Before we start: the input should be scale-normalized prior to supplying them to mnnCorrect
(e.g., using library sizes or, even better, size factors). Maybe the documentation for mnnCorrect
could have been more clear in this respect - but if you're using the scater/scran framework, you should have already scale-normalized via normalize
by the time you get log-expression values. More generally, I've never encountered as log-transformed expression matrix that hasn't been scale-normalized in some manner (e.g., log-CPMs, log-TPMs).
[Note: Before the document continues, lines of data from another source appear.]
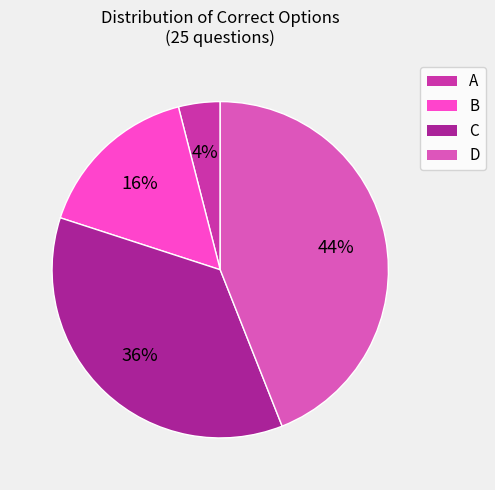

Which slice is the smallest?

A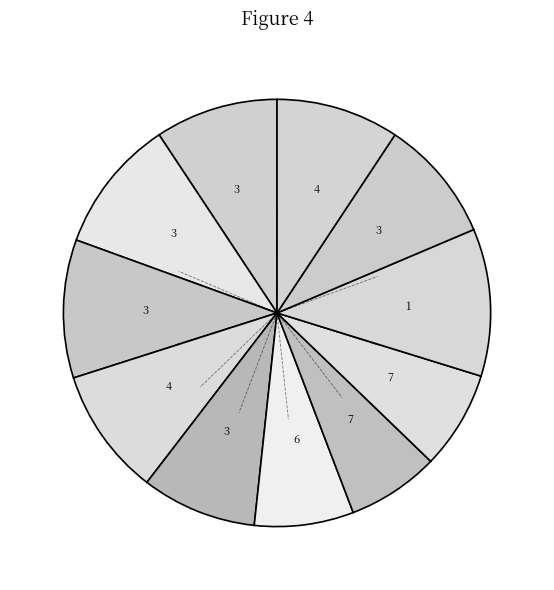

To the nearest percent, what is the difference between the largest and smallest slice percentages?

4%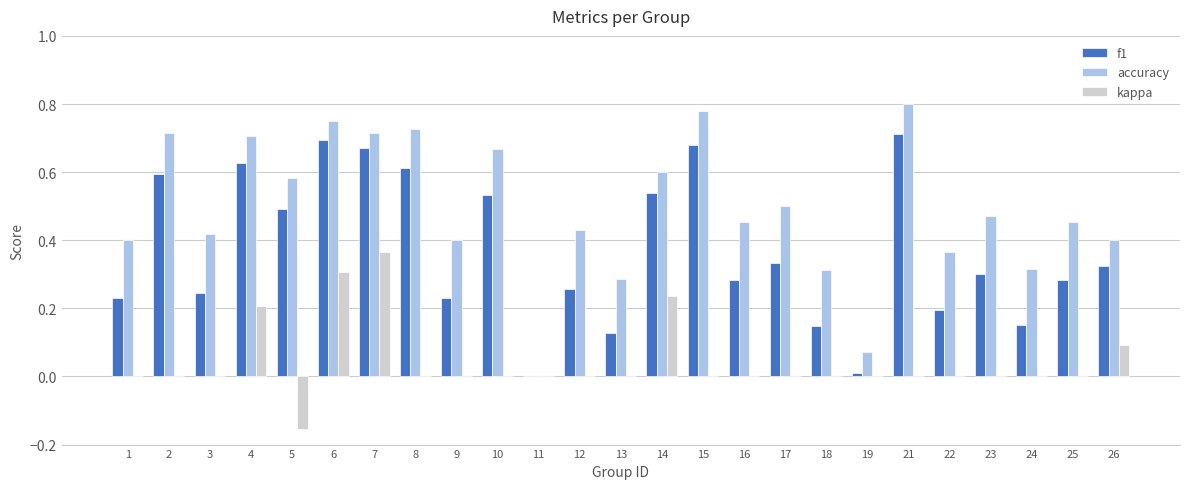

How many series are shown in this chart?

3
Now, onto your question. mnnCorrect
performs cosine normalization internally to adjust for differences in the size of the counts between batches (e.g., due to sequencing depth or capture efficiency or what have you). By default, the corrected values returned by the function are also on the cosine scale. This cannot be interpreted on the scale of the original log-expression values, even if you run exp
on the output values.
You could request the function to return corrected values on the original scale by setting cos.norm.out=FALSE
, and run exp
on that. However, I would not advise using these values in any downstream statistical model relying on raw counts. It's for much the same reason that we don't scale the counts directly in edgeR during normalization; doing so would distort the mean-variance relationship, making it possible to get sub-Poisson variation. ThisĀ generally should not be possible, even with UMIs, due to low capture efficiencies. I doubt that mnnCorrect
(or really, any correction method) will preserve the mean-variance relationship in the count data.
Perhaps some consideration of the bigger picture may be helpful. By the time you get output from mnnCorrect
, you should have already performed two rounds of cell-specific scaling normalization (size factors, cosine normalization) and the gene-specific batch correction itself. Do you really need more normalization on top of that? What biases are you encountering that lead you to think that more work is necessary? We use the corrected output from mnnCorrect
directly in clustering, and that seems to work quite well.